The Common Misconception About Marketing

May 20, 2009 |

Just the other night I was catching up with old friends, when someone asked me what exactly I did for a living? I replied with my usual response “I help run the marketing department at a marketing consulting company.” I went on to tell everyone about the current projects I was working on and what that entailed. I must have bored them because a friend looked at me and said, “Gosh, I thought PR was supposed to be fun.”

At first, I tried hard not to laugh, but the more I thought about it, the more I realized there are many people who look at marketing as one-dimensional. They might believe marketing communications means buying promotional items or planning events and parties. In reality marketing is one of the more broad-ranged and diverse professions.

Maybe there is a big misconception that marketing is all fluff. The general public usually only sees the end result of a marketing effort: the funny commercial, the elaborate website, the eye-catching packaging, the YouTube sensation. But, really there is a lot that goes on behind the scenes!

Let’s use creating a commercial as our example.

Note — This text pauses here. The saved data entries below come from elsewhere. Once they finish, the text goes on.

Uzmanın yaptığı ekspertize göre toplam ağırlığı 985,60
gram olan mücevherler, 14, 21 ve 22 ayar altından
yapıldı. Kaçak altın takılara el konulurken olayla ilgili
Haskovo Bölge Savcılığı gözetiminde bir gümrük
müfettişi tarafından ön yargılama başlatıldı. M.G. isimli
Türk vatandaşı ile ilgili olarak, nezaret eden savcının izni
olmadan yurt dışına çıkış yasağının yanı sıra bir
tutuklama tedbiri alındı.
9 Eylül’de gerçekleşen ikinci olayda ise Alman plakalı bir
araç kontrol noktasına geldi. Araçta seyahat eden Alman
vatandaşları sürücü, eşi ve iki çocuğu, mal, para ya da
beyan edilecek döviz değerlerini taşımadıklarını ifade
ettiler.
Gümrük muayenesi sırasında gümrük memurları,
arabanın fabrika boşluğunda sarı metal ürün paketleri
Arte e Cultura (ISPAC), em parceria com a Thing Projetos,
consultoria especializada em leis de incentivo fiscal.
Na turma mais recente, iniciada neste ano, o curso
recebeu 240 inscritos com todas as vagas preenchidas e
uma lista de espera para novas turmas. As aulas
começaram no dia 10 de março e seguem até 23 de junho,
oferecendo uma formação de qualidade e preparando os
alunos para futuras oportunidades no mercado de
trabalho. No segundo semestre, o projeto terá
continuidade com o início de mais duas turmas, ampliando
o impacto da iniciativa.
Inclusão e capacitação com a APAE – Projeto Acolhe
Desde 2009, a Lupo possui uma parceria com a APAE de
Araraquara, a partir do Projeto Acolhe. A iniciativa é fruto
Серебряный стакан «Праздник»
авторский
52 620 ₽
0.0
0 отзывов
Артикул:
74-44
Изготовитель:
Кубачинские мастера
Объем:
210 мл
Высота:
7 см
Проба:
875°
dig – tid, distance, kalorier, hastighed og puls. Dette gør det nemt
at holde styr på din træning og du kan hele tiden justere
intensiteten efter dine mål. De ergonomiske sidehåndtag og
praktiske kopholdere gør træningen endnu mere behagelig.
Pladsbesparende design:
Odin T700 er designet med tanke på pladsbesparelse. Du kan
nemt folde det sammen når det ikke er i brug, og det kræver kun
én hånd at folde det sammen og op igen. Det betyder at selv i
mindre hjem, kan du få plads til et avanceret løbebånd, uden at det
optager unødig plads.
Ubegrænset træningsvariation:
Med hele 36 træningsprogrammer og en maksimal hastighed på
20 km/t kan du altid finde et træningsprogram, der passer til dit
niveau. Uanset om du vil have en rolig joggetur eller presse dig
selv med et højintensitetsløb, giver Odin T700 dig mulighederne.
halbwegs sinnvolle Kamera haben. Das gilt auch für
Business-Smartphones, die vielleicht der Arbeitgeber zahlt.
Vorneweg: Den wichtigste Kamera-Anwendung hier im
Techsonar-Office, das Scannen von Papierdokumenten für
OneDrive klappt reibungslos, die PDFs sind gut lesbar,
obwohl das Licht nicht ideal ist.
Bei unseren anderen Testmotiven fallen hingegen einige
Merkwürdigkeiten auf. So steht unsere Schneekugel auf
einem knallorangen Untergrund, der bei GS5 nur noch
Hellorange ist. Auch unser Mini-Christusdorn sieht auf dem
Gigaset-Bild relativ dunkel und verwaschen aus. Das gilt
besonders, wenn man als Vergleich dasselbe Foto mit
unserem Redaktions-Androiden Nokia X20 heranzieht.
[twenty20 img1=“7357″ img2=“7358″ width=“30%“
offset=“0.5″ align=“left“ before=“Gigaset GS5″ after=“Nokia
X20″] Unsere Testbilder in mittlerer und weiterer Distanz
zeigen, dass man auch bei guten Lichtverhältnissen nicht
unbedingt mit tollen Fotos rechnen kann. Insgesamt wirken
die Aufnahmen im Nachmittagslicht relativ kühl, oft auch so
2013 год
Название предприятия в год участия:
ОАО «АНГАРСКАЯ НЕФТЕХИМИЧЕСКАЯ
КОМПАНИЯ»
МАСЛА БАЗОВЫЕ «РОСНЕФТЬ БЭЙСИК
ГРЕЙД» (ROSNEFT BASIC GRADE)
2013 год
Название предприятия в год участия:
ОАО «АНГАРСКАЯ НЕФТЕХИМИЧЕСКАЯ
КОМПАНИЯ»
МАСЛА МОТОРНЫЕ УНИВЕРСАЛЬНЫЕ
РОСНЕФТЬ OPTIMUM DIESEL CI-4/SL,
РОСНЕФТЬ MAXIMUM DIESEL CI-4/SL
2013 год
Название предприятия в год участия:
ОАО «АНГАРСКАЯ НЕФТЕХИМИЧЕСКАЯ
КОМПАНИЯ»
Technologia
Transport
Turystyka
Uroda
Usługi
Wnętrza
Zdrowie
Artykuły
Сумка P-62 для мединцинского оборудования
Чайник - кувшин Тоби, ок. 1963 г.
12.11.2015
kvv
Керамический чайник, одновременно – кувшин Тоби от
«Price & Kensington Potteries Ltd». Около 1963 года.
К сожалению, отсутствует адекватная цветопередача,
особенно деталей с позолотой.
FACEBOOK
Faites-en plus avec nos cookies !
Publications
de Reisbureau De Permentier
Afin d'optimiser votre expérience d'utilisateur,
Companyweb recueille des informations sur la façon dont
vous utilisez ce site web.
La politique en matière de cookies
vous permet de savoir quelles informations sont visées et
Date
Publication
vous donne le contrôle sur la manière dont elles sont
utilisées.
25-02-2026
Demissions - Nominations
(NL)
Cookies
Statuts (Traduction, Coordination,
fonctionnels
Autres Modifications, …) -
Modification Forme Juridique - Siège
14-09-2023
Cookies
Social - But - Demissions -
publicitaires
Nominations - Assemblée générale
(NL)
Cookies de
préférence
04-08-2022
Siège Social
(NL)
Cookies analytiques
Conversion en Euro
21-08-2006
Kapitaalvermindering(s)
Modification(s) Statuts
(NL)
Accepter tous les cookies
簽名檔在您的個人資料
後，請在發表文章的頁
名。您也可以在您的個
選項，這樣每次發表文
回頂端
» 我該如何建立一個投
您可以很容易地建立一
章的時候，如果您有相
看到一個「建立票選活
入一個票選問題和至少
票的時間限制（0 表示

People forget it took creative marketers to come up with the winning idea. It took copywriters to write the script for the commercial. It took strategic planning marketers to develop a story board. It took marketers with project management experience to coordinate the sound technicians, the videographers, and the producers. It took marketing researchers to determine the appropriate target audience. It took marketers skilled in marketing analytics to develop a strategy for testing the effectiveness of the advertisement. It took social media marketers to make the advertisement a viral success online.

My point in all of this is that marketing is a multi-faceted discipline that takes the personalities and traits of a diverse group of people. Marketing isn’t a one-man job where well-executed campaigns magically appear. It requires many people, countless areas of expertise, and thorough planning/analysis.

Has anyone shared a similar experience?